# SELECTED PASSAGE:
- Opening Delimiter -
In conventional battery systems, the electrolyte is usually a liquid solution containing lithium salts. Solid-state batteries, in contrast, are electrochemical energy storage devices in which the electrolyte is a solid material.

The structure of a solid-state battery has three main components: a cathode, an anode, and a solid electrolyte placed between them. During operation, lithium ions move through the solid electrolyte between the electrodes, and electrons travel through the external circuit to power a device. ^{1, 2}

Initially, solid-state batteries got attention due to several potential advantages. For instance, liquid electrolytes used in many traditional batteries are flammable and can contribute to thermal runaway under certain conditions. Replacing this liquid component with a solid material may reduce the likelihood of leakage and combustion. Another source of attention was their potential for higher energy density.

Some solid-state designs allow lithium metal anodes, which have a higher theoretical capacity than the graphite anodes used in conventional batteries. This demonstrated an idea of batteries that could store more energy in the same physical space. ^{1, 2}

So, solid-state batteries have been studied for many applications, including electric vehicles, consumer electronics, and grid storage. However, despite years of research and development, they have not yet been able to establish battery technologies with great commercial success.

Lithium-Ion Batteries and Their Operating Principles

A lithium-ion battery consists of a graphite anode, a lithium-containing cathode material such as lithium cobalt oxide or lithium nickel manganese cobalt oxide, a separator, and a liquid electrolyte containing dissolved lithium salts.

The separator is a porous membrane that prevents electrical contact between the electrodes but allows ion transport through the liquid electrolyte.

During discharge, lithium ions move from the anode to the cathode through the electrolyte, while electrons flow through the external circuit, providing electrical energy to a connected device. When the battery is charged, the direction of ion movement reverses, with lithium ions returning to the anode and being stored within the graphite structure. ^{3, 4}

The key difference between lithium-ion batteries and solid-state batteries is in the electrolyte and sometimes the anode material. Lithium-ion batteries use liquid electrolytes and typically rely on graphite anodes, whereas solid-state batteries replace the liquid electrolyte with a solid material and may use lithium metal anodes.

This structural difference leads to changes in safety characteristics, energy density potential, and manufacturing approaches. ^{3, 4}

What is Holding Solid-State Batteries Back from Success?

There are several challenges that solid-state batteries face that hold them back from being used widely. Joe Adiletta, CEO at Volexion, notes that battery manufacturers in general face numerous challenges when scaling production. Paraphrasing MIT Professor Yet-Min Chieng, he said: 

It's not the nineteen requirements that you do make that make you successful. It's the one you don't meet that means you're unsuccessful. 

Joe Adiletta, CEO at Volexion

But there's more to it than that. Joe emphasizes that, for start-ups, many of these targets or metrics stem from a lack of expertise and/or capital. When testing for unknowns and in small-scale tests, not all of these requirements are evident.
- Closing Delimiter -
# INFORMATION PROVIDED:
- Opening Delimiter -
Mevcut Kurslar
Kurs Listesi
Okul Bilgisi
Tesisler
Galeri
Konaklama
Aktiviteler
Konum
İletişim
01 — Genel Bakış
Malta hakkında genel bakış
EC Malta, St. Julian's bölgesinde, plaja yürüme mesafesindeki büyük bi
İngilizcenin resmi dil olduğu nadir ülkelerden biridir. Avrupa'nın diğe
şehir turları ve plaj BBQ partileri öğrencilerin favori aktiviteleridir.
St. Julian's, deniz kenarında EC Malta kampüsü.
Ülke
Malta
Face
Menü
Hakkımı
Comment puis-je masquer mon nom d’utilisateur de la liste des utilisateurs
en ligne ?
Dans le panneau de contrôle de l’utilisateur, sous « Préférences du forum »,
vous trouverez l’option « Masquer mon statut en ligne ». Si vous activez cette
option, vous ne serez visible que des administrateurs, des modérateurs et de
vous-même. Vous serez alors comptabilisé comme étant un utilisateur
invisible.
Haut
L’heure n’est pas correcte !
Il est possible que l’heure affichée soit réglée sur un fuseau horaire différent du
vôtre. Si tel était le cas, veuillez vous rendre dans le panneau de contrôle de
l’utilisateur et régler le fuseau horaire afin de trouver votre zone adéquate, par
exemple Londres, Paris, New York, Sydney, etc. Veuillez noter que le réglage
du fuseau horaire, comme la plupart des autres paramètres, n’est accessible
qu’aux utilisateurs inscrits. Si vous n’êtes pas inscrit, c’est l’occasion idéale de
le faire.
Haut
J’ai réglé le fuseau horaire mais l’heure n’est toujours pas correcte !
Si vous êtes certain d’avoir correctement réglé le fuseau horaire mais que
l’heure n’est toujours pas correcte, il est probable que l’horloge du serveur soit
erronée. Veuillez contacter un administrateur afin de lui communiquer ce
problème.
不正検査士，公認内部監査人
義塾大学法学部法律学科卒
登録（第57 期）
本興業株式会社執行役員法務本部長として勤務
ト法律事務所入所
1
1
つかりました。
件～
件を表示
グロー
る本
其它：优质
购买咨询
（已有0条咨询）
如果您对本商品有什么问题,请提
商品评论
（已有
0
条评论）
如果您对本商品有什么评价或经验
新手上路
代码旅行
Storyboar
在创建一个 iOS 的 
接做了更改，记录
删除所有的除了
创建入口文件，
- Closing Delimiter -
# APPLY WHAT YOU READ:
1. Update all of the entries by replacing "Haut" with "Retour en haut" wherever it occurs. Change nothing else in the entries.
2. Take the solid-state battery passage further, continuing from its final sentence.
The passage on solid-state batteries and the entries are separate, unrelated material.

# RESULTS IN ORDER:
1.
Mevcut Kurslar
Kurs Listesi
Okul Bilgisi
Tesisler
Galeri
Konaklama
Aktiviteler
Konum
İletişim
01 — Genel Bakış
Malta hakkında genel bakış
EC Malta, St. Julian's bölgesinde, plaja yürüme mesafesindeki büyük bi
İngilizcenin resmi dil olduğu nadir ülkelerden biridir. Avrupa'nın diğe
şehir turları ve plaj BBQ partileri öğrencilerin favori aktiviteleridir.
St. Julian's, deniz kenarında EC Malta kampüsü.
Ülke
Malta
Face
Menü
Hakkımı
Comment puis-je masquer mon nom d’utilisateur de la liste des utilisateurs
en ligne ?
Dans le panneau de contrôle de l’utilisateur, sous « Préférences du forum »,
vous trouverez l’option « Masquer mon statut en ligne ». Si vous activez cette
option, vous ne serez visible que des administrateurs, des modérateurs et de
vous-même. Vous serez alors comptabilisé comme étant un utilisateur
invisible.
Retour en haut
L’heure n’est pas correcte !
Il est possible que l’heure affichée soit réglée sur un fuseau horaire différent du
vôtre. Si tel était le cas, veuillez vous rendre dans le panneau de contrôle de
l’utilisateur et régler le fuseau horaire afin de trouver votre zone adéquate, par
exemple Londres, Paris, New York, Sydney, etc. Veuillez noter que le réglage
du fuseau horaire, comme la plupart des autres paramètres, n’est accessible
qu’aux utilisateurs inscrits. Si vous n’êtes pas inscrit, c’est l’occasion idéale de
le faire.
Retour en haut
J’ai réglé le fuseau horaire mais l’heure n’est toujours pas correcte !
Si vous êtes certain d’avoir correctement réglé le fuseau horaire mais que
l’heure n’est toujours pas correcte, il est probable que l’horloge du serveur soit
erronée. Veuillez contacter un administrateur afin de lui communiquer ce
problème.
不正検査士，公認内部監査人
義塾大学法学部法律学科卒
登録（第57 期）
本興業株式会社執行役員法務本部長として勤務
ト法律事務所入所
1
1
つかりました。
件～
件を表示
グロー
る本
其它：优质
购买咨询
（已有0条咨询）
如果您对本商品有什么问题,请提
商品评论
（已有
0
条评论）
如果您对本商品有什么评价或经验
新手上路
代码旅行
Storyboar
在创建一个 iOS 的 
接做了更改，记录
删除所有的除了
创建入口文件，

2.
A good example of that is safety testing. You can safety test tiny batteries and nothing happens, nothing goes wrong. But as soon as you start putting large amounts of energy into increasingly more and more confined spaces, then bad things can happen. And you might not know that until you've invested the time, energy, and dollars into that scale-up process. 

Joe Adiletta, CEO at Volexion

Material and Manufacturing Challenges in Solid-State Electrolytes

A recent review in the Journal of Energy Storage systematically examined the materials, ion-transport mechanisms, and engineering challenges associated with all-solid-state lithium batteries.²

The study compared different types of solid electrolytes, including oxides, sulfides, and polymers, and analyzed how their structural and electrochemical properties influence battery performance. Researchers also evaluated strategies such as electrolyte modification, interfacial engineering, and composite electrolyte designs to improve ion transport and stability.

However, their analysis identified several barriers that still limit commercialization.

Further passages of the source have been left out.